Bursting calcium rotors in cultured cardiac myocyte monolayers

Abstract

Rotating waves (rotors) of cellular activity were observed in nonconfluent cultures of embryonic chick heart cells by using a macroscopic imaging system that detected fluorescence from intracellular Ca2+. Unlike previous observations of rotors or spiral waves in other systems, the rotors did not persist but exhibited a repetitive pattern of spontaneous onset and offset leading to a bursting rhythm. Similar dynamics were observed in a cellular automaton model of excitable media that incorporates spontaneous initiation of activity, and a decrease of excitability as a consequence of rapid activity (fatigue).
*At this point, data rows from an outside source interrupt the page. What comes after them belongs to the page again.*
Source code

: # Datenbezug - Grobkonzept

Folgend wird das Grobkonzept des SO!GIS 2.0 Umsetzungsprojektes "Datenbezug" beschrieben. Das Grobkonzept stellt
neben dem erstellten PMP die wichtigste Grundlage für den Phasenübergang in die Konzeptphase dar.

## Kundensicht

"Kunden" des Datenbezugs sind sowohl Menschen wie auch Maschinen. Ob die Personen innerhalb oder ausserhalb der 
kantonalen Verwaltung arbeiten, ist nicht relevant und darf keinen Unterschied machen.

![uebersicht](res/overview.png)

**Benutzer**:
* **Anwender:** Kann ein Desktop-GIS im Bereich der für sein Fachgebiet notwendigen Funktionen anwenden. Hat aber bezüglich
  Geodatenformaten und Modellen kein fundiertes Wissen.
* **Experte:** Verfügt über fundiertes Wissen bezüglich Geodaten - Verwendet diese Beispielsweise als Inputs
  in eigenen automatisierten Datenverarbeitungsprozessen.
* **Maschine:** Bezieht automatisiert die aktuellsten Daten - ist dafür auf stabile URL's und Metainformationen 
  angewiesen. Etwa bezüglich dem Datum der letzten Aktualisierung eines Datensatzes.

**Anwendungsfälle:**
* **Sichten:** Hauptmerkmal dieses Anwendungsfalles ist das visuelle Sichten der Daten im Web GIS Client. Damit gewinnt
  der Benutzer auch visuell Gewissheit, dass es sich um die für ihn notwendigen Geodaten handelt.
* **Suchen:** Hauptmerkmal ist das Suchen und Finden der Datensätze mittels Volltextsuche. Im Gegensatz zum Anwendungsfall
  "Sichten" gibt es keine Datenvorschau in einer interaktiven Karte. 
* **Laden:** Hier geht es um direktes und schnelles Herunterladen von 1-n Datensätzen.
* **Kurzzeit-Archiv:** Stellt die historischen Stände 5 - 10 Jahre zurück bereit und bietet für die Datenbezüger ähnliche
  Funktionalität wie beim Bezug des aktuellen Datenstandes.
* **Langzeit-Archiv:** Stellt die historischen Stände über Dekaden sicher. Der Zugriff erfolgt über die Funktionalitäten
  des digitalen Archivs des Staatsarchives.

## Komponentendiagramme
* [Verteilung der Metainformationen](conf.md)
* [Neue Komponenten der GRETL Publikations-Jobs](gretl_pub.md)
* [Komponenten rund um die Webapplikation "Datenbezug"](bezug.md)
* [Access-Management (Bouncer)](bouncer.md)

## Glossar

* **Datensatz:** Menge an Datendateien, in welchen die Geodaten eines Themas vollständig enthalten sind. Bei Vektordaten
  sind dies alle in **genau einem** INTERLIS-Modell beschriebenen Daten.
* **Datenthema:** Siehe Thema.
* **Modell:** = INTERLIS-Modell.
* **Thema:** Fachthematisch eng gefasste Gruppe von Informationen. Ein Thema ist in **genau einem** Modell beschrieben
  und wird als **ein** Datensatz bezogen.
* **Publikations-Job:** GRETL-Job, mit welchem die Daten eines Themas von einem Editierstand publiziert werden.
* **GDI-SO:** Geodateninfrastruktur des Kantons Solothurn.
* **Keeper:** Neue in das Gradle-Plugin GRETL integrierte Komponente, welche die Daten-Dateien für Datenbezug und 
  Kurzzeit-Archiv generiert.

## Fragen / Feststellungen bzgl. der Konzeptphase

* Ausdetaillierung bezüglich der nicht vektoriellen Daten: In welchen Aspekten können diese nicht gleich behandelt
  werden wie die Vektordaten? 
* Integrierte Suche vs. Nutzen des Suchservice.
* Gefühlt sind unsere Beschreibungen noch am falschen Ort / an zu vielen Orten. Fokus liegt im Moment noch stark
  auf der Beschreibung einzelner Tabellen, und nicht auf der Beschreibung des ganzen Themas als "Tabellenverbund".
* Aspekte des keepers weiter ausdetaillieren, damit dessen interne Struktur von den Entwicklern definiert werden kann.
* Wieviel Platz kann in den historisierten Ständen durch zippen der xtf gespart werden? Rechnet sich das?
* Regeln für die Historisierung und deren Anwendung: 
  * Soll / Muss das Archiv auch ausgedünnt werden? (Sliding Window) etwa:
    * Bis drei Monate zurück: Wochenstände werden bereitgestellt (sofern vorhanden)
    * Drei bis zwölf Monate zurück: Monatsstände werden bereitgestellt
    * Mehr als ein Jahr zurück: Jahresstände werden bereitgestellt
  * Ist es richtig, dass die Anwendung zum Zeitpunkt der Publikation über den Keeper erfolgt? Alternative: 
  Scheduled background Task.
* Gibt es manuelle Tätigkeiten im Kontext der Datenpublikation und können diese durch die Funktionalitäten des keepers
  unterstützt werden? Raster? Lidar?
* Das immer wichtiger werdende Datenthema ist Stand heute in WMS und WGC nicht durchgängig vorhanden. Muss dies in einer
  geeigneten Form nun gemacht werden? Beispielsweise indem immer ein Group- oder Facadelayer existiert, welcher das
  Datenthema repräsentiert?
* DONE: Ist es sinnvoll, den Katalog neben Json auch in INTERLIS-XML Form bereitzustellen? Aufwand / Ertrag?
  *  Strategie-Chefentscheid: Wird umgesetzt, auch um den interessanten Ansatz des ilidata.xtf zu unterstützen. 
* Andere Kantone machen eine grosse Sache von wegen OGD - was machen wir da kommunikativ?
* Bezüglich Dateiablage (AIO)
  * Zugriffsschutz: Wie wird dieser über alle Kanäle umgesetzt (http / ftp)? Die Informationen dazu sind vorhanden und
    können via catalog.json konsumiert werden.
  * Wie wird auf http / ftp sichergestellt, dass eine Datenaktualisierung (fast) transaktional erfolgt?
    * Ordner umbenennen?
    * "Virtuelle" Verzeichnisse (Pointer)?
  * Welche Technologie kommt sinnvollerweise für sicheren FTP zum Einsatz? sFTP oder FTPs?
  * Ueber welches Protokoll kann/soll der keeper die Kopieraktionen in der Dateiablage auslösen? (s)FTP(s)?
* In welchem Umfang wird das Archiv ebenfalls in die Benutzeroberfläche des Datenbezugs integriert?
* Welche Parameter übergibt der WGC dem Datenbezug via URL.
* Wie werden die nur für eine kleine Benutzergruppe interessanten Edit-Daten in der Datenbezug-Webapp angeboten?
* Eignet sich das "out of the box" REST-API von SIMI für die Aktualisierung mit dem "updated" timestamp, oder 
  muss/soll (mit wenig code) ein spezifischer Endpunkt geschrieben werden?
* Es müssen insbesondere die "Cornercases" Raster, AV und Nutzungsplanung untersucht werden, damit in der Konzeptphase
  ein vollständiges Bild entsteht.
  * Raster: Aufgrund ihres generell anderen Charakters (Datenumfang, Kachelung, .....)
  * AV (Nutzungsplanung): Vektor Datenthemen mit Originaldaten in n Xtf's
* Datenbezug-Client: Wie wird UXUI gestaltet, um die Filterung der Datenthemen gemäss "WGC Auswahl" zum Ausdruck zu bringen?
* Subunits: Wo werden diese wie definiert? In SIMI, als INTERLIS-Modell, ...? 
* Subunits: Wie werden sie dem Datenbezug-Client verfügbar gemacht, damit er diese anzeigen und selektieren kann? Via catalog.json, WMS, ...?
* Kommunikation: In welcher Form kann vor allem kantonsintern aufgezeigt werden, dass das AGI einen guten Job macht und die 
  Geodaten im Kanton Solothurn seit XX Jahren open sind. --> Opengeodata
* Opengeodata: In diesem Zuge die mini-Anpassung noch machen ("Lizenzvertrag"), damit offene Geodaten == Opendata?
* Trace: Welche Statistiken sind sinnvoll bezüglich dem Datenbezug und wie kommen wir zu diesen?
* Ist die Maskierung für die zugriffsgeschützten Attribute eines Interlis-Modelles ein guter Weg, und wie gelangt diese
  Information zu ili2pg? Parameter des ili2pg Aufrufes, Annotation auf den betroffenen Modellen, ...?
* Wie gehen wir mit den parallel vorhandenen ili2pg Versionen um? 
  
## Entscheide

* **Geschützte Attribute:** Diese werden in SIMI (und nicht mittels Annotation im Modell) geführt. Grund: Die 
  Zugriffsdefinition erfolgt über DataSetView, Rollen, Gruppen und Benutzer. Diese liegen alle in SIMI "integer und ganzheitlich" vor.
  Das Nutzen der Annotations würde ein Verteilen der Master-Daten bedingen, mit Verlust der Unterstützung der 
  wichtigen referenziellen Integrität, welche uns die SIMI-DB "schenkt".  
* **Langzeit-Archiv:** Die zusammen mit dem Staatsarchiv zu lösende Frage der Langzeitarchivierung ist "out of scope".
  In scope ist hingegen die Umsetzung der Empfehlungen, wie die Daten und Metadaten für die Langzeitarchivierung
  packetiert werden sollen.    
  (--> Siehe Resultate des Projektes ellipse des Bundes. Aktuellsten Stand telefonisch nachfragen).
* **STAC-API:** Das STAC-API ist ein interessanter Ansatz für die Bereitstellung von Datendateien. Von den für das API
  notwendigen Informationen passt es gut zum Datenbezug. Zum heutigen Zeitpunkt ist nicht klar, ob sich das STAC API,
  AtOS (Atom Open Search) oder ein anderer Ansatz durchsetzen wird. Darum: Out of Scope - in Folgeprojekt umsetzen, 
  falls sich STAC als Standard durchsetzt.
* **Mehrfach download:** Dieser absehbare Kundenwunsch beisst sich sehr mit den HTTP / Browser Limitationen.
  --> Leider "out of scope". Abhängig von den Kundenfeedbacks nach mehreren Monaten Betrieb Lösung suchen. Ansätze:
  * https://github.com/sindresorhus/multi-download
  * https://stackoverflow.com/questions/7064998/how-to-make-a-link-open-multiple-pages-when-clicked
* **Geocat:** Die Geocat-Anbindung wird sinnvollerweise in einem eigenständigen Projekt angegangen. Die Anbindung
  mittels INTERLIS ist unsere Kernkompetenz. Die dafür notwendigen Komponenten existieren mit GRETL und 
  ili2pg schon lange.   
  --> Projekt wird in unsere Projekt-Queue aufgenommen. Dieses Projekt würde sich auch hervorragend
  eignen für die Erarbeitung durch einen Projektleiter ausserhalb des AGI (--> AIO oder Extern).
These results provide a mechanism for bursting dynamics in normal and pathological biological processes.

Figure 1

Dynamics of burst generation. (A) Calcium fluorescence for six consecutive bursts from a 1 mm² area. (B) The interbeat period measured from calcium fluorescence during rotor bursting as a function of time. During each burst duration increases from about 0.4 s to 0.8 s. The interburst duration ranges from 36 s to 44 s. (C) Average period of rotor rotation for 24 representative rotor bursts taken from 6 different preparations. The average period, calculated for the first and last five rotations of each rotor during a burst, is plotted as a function of burst duration. The error bars show the standard deviation of the period over the five averaged periods.

Figure 2

Anatomy of a typical burst. The upper trace shows fluorescence intensity during a single burst. The width of each panel is 1 cm. The colored images show contour plots of activation times at several different times during the burst indicated by the labels. Contour maps are constructed by determining the location of the activation front at 50-ms intervals. The location of the activation front at a given time is plotted in a color given by the key. This format allows for the representation of a number of consecutive raw data frames onto a single composite image. Activation front detection is determined by a threshold set at half maximum fluoresence. (A) Unidirectional block. The wave is initiated at a single site and propagates only to the left. (B) Formation of two mirror-image rotor waves. The excitation doubles back, to invade the tissue forming a mirror-image pair or rotors. (C and D) Contour plots of the mirror-image pair of rotors. (E) Destruction of one of the rotors leaves a single rotor (F) Termination of the remaining rotor.

Figure 3

Simulation of a single burst in a 30 × 30 array. Contour maps of activation times for the cellular automaton model during a rotor burst. (A) Unidirectional block. The wave is initiated from the random firing of more than two neighboring sites. Heterogeneity results in unidirectional propagation upward. (B and C) Formation of two mirror-image rotors. The excitation doubles back and invades the site of block to form a rotor. (D and E) Rotation of the mirror-image pair of rotors. The rightmost rotor dominates and the leftmost rotor dies out first. (F) Termination of the remaining rotor.